'''

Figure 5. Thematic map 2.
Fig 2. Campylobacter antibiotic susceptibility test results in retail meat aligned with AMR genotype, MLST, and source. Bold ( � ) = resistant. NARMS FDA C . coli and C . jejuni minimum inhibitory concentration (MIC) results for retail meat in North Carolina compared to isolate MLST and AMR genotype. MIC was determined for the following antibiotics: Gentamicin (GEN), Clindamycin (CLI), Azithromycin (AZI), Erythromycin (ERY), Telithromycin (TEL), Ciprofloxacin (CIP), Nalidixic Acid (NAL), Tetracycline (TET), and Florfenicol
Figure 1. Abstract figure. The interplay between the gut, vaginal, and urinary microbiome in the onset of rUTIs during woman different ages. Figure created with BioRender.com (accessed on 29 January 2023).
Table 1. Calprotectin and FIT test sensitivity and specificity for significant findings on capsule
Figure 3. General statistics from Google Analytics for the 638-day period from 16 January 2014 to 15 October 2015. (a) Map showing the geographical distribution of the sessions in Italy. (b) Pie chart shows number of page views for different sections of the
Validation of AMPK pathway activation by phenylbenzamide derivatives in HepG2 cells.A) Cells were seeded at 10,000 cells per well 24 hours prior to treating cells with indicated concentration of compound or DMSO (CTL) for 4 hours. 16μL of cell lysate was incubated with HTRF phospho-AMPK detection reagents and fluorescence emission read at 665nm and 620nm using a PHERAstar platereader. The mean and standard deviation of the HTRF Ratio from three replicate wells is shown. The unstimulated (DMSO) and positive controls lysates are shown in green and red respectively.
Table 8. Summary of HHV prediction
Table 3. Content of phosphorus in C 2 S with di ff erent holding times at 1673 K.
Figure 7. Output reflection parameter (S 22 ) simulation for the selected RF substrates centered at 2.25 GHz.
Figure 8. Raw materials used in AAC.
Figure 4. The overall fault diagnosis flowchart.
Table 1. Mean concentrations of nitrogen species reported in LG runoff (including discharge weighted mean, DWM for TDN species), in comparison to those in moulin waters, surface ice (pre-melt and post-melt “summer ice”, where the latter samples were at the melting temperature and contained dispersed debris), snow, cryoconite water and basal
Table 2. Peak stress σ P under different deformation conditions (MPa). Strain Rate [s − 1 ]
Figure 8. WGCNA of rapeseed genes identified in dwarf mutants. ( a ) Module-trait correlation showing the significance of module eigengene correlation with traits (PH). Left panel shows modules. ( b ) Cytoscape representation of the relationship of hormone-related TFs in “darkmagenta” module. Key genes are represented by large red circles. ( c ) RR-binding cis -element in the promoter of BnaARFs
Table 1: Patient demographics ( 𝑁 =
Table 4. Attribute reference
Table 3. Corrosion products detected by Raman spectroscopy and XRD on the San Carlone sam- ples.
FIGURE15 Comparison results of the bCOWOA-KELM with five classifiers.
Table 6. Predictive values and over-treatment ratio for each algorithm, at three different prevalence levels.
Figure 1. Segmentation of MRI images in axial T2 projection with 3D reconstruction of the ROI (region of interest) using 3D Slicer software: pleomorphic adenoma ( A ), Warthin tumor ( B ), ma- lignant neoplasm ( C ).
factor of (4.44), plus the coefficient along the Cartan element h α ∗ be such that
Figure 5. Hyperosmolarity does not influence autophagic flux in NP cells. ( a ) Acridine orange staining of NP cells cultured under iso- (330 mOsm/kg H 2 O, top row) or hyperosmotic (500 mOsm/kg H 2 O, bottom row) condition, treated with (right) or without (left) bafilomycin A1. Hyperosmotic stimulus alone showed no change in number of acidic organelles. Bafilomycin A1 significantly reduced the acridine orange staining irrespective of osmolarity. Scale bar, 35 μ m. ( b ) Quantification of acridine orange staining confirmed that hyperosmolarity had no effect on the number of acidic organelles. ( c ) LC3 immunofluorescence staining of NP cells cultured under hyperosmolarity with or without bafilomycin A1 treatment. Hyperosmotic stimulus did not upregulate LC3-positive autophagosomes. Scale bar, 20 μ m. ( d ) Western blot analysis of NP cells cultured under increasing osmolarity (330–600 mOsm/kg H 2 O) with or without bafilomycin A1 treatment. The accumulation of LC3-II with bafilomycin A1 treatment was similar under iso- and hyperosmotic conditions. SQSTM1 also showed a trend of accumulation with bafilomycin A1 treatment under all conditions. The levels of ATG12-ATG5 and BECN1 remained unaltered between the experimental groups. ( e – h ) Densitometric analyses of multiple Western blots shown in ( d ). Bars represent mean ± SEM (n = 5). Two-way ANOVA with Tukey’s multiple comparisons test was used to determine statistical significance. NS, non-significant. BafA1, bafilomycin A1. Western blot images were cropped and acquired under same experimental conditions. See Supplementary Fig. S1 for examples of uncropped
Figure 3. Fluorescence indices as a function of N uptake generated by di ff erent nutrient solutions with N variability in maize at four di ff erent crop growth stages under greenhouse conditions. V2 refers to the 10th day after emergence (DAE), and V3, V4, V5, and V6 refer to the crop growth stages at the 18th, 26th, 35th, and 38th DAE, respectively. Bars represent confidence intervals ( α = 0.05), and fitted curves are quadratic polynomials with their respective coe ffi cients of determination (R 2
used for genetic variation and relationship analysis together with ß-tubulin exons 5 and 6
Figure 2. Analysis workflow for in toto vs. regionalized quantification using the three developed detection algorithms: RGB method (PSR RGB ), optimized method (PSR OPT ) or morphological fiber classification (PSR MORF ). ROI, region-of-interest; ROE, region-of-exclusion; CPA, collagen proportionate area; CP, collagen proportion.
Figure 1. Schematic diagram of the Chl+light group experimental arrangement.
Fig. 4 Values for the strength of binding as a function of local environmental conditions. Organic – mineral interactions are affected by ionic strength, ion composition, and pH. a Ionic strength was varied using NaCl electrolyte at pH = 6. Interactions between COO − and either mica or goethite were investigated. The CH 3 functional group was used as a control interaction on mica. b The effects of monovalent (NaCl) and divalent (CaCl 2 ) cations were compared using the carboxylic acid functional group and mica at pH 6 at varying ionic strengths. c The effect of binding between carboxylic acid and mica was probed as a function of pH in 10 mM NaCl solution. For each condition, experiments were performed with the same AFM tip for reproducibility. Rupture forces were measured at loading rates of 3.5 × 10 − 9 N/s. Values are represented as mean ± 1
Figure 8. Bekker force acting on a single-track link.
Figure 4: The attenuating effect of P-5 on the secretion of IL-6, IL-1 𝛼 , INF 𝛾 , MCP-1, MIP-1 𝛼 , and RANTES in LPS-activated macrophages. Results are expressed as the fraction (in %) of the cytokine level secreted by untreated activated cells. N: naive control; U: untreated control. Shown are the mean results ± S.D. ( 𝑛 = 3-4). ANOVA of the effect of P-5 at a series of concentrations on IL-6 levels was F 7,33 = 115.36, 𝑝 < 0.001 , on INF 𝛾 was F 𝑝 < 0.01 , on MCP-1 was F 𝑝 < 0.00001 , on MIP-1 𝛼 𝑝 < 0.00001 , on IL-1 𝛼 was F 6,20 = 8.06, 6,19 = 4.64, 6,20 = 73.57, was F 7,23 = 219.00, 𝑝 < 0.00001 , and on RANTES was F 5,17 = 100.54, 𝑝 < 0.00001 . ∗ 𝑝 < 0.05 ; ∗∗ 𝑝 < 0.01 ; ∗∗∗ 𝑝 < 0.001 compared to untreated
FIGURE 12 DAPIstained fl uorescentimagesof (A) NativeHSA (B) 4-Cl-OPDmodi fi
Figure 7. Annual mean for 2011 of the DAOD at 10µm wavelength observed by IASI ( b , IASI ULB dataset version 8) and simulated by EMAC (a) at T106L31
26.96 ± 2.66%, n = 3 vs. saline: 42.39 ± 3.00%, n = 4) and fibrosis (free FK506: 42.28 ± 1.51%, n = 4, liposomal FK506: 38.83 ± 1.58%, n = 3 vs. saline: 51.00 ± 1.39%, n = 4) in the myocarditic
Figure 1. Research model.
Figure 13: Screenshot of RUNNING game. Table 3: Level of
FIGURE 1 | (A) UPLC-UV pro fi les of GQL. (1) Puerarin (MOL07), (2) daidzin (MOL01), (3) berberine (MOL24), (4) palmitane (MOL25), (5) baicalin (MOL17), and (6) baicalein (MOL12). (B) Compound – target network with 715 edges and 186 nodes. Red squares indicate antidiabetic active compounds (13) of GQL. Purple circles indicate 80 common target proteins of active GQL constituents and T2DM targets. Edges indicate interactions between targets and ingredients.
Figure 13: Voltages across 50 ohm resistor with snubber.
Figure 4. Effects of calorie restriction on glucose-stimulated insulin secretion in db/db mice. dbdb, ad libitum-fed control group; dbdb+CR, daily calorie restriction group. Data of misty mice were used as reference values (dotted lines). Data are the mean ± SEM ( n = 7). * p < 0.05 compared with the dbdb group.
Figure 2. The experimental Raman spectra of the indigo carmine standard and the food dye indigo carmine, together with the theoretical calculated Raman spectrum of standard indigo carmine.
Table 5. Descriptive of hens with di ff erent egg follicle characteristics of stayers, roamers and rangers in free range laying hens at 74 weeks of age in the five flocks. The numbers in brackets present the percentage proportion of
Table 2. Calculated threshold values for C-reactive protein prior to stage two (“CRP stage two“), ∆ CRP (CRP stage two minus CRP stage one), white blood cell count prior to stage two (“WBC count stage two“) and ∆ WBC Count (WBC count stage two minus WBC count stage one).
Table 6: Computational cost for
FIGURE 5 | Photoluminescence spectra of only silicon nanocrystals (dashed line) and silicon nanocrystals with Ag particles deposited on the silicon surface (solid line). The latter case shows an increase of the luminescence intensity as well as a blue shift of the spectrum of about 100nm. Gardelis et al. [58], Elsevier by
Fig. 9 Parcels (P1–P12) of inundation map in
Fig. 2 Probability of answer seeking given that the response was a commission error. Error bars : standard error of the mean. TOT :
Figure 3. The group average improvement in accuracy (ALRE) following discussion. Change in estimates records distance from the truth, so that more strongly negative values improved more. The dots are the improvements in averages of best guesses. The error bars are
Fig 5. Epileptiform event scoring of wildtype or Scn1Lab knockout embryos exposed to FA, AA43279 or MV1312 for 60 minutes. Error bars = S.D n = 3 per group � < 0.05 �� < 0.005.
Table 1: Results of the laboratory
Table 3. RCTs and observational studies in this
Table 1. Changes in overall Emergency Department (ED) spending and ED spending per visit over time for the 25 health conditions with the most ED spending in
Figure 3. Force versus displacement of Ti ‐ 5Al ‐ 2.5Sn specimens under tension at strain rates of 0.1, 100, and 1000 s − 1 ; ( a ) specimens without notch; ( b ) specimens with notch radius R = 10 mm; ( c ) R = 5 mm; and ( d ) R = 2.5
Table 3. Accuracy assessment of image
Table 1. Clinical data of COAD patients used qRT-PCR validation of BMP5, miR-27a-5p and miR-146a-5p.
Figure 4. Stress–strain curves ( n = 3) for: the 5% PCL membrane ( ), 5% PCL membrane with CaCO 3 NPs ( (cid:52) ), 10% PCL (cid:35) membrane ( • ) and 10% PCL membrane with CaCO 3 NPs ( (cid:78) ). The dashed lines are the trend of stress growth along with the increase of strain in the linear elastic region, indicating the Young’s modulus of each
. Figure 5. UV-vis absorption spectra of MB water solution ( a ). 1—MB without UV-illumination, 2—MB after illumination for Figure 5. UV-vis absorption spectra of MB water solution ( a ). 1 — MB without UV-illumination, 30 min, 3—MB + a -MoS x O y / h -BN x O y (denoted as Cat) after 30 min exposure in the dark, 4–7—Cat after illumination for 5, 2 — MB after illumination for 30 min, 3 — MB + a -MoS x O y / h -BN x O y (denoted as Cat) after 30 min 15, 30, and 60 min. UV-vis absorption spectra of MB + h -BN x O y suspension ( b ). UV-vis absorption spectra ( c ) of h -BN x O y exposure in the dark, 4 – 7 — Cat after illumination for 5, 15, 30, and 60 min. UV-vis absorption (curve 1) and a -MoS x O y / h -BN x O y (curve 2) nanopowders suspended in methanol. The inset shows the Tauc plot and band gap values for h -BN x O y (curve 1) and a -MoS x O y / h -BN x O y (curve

'''

_YOUR OBJECTIVE_
Nothing but the lines from the first line of the data through the line with "Figure 4. The" should be returned, exactly as they appear, both ends included.

_RESULT OF THIS EXERCISE_
Figure 5. Thematic map 2.
Fig 2. Campylobacter antibiotic susceptibility test results in retail meat aligned with AMR genotype, MLST, and source. Bold ( � ) = resistant. NARMS FDA C . coli and C . jejuni minimum inhibitory concentration (MIC) results for retail meat in North Carolina compared to isolate MLST and AMR genotype. MIC was determined for the following antibiotics: Gentamicin (GEN), Clindamycin (CLI), Azithromycin (AZI), Erythromycin (ERY), Telithromycin (TEL), Ciprofloxacin (CIP), Nalidixic Acid (NAL), Tetracycline (TET), and Florfenicol
Figure 1. Abstract figure. The interplay between the gut, vaginal, and urinary microbiome in the onset of rUTIs during woman different ages. Figure created with BioRender.com (accessed on 29 January 2023).
Table 1. Calprotectin and FIT test sensitivity and specificity for significant findings on capsule
Figure 3. General statistics from Google Analytics for the 638-day period from 16 January 2014 to 15 October 2015. (a) Map showing the geographical distribution of the sessions in Italy. (b) Pie chart shows number of page views for different sections of the
Validation of AMPK pathway activation by phenylbenzamide derivatives in HepG2 cells.A) Cells were seeded at 10,000 cells per well 24 hours prior to treating cells with indicated concentration of compound or DMSO (CTL) for 4 hours. 16μL of cell lysate was incubated with HTRF phospho-AMPK detection reagents and fluorescence emission read at 665nm and 620nm using a PHERAstar platereader. The mean and standard deviation of the HTRF Ratio from three replicate wells is shown. The unstimulated (DMSO) and positive controls lysates are shown in green and red respectively.
Table 8. Summary of HHV prediction
Table 3. Content of phosphorus in C 2 S with di ff erent holding times at 1673 K.
Figure 7. Output reflection parameter (S 22 ) simulation for the selected RF substrates centered at 2.25 GHz.
Figure 8. Raw materials used in AAC.
Figure 4. The overall fault diagnosis flowchart.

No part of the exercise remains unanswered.